Yes, and when they invented the book they should have stuck with the scroll, and hell, why even use paper? We should have just kept painting walls instead of moving to paper and scrolls in my opinion.
It's social evolution guys, a book is a piece of technology as much as a computer is - we're moving foward, it's a good thing. Embrace it, it's part of what we are - an evolving species.

Unknown said...

I don't think computers are bad for the classroom. I just think schools that only teach on computers are bad. We do need to teach computers and on computers, but not everything.

I just think it takes things too far.

And it isn't like I haven't embraced computers. We don't seem to be communicating by mail.

Anonymous said...

I understand - but hopefully there's going to be a day when there aren't books, when we aren't archaically destroying forests to print information on. It's more productive, more efficient, and has the potential to create less bulk waste. If we live another 100 years and this doesn't happen, it's going to be because of some catastrophic event. One of the real troubles facing the youth of the world. Global terrorism, nuclear weapons, the drug war, how aboutan administration that cares more about inflicting it's religious will on the people than protecting freedom or democracy.
My point is this; There are a lot of problems - computers aren't one of them.

Elias said...

Sure computers can be great learning tools, I just think that it could compound a problem that is a largest youth epidemic facing our country today: physical fitness.

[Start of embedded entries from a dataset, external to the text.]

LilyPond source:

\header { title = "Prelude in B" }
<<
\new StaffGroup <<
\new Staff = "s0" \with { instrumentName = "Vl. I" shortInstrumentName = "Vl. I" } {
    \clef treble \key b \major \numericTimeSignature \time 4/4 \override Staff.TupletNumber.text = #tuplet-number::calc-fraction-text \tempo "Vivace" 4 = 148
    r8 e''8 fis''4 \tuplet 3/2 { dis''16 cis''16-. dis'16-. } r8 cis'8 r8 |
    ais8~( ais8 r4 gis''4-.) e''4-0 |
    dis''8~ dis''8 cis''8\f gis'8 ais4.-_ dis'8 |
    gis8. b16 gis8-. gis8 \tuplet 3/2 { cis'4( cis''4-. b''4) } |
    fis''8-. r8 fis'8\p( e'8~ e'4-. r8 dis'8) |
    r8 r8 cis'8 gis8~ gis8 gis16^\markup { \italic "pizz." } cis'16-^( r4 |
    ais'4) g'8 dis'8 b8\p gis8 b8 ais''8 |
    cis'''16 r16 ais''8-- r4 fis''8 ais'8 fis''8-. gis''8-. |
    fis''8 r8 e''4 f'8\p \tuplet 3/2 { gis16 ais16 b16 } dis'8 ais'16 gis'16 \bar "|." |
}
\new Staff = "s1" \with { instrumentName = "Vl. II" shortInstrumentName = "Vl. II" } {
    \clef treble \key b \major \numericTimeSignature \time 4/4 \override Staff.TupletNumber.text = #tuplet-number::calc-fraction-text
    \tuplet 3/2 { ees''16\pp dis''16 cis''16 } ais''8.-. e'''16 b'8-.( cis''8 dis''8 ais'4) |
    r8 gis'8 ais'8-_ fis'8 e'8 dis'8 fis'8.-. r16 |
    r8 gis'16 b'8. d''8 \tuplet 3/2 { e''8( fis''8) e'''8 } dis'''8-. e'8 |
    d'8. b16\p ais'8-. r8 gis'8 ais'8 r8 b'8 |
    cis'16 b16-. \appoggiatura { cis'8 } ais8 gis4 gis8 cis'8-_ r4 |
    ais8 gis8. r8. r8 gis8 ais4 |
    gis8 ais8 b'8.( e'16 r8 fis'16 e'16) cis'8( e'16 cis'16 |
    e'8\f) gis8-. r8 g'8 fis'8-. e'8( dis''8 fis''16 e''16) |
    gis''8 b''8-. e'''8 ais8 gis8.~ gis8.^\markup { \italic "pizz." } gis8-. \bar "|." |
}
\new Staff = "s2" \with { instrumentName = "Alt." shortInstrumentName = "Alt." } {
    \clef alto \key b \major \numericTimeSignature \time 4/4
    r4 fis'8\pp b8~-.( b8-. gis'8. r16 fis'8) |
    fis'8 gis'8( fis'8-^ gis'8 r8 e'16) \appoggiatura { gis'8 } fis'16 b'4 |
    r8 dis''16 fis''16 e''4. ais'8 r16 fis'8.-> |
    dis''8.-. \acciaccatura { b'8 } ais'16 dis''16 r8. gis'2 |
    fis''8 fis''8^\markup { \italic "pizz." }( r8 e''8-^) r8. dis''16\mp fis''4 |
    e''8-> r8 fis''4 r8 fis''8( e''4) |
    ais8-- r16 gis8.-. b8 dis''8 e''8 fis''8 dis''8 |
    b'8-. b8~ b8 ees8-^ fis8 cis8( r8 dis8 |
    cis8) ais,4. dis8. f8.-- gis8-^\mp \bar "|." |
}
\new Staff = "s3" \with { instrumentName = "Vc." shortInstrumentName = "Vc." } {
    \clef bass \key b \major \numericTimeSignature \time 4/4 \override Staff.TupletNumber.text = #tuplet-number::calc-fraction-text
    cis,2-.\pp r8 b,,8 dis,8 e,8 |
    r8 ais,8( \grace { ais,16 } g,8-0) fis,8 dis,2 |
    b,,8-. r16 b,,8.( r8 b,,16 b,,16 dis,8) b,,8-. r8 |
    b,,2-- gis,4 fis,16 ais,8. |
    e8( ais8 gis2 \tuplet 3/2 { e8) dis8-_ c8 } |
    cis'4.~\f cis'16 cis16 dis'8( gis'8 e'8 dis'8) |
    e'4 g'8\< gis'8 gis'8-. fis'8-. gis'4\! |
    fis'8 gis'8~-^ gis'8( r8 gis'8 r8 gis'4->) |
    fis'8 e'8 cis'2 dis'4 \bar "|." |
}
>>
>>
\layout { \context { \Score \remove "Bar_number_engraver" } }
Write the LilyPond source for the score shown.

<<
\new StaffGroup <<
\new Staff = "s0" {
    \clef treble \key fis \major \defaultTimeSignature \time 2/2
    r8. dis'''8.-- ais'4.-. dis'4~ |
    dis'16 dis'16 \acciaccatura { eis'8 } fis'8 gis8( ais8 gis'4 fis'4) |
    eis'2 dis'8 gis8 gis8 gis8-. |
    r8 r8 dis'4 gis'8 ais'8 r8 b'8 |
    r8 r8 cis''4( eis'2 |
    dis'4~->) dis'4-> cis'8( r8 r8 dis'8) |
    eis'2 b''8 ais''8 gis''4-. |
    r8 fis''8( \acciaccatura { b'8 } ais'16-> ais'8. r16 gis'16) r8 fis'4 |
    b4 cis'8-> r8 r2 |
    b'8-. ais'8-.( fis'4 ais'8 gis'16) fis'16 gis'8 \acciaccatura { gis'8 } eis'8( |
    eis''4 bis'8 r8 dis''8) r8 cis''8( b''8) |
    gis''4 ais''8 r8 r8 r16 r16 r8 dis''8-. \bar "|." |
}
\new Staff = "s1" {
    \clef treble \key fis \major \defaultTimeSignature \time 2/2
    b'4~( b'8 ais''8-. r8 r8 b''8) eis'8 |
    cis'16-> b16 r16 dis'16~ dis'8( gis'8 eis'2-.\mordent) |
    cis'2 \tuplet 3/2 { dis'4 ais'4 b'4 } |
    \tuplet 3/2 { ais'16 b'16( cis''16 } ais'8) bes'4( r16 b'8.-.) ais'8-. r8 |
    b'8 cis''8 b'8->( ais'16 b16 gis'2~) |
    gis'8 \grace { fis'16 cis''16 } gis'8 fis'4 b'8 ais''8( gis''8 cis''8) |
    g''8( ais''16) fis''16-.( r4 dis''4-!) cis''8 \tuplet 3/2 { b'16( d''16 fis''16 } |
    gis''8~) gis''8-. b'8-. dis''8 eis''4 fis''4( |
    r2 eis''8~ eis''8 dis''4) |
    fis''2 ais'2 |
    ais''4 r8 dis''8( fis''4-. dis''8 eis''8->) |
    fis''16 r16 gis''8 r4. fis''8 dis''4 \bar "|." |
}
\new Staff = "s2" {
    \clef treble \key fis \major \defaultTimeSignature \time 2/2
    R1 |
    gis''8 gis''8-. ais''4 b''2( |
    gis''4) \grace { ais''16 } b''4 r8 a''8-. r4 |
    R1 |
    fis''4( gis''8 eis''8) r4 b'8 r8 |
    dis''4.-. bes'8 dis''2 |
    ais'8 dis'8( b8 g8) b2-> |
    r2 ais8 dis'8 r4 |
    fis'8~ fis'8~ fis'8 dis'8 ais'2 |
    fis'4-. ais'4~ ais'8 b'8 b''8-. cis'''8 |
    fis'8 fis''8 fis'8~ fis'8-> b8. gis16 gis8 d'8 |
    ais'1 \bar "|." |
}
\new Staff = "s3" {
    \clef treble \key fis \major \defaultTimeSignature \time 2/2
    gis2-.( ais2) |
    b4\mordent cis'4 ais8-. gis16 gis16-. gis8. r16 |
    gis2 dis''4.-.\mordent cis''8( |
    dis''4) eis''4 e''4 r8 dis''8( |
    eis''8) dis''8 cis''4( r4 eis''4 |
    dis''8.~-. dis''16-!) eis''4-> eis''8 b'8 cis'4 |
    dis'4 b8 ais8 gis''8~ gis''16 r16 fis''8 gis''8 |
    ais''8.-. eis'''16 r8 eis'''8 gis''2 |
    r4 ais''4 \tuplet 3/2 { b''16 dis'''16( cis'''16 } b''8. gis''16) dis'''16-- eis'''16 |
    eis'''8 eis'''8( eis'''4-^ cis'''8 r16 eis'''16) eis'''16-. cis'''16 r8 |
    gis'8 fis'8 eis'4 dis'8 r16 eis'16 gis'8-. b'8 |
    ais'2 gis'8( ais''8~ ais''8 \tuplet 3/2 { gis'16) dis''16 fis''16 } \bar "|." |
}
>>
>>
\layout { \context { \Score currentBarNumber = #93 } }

I am amazed at how many unhealthy, impatient and socially retarded shut-ins our computer culture has spawned. I just think that equally progressive physical fitness programs should balance out the computer/technical programs in our public schools. What good is a nation full of computer wizzes if they can't even handle vaccuming their apartments without taking a Diet Pepsi break?

Anonymous said...

Computers aren't the problem, it is the abuse of them and the lack of learning by any other way to function. Not to mention the cost, and if it's not trees we're destroying, it's the computer waste and disposal problems we'll come upon in the future.
Laast time I checked, a notebook costs $.10 and I don't even need to mention the cost of a decent working computer, software, internet, etc.......
So Yes, there are a lot of problems, but I do agree that computers can be one of them.

Anonymous said...

Why must our species look at everything and instantly make a moral judgment? If they weren't teaching enough computers, you'd be complaining. If they were teaching them too much you'd complain. If they were down the middle, someone would complain.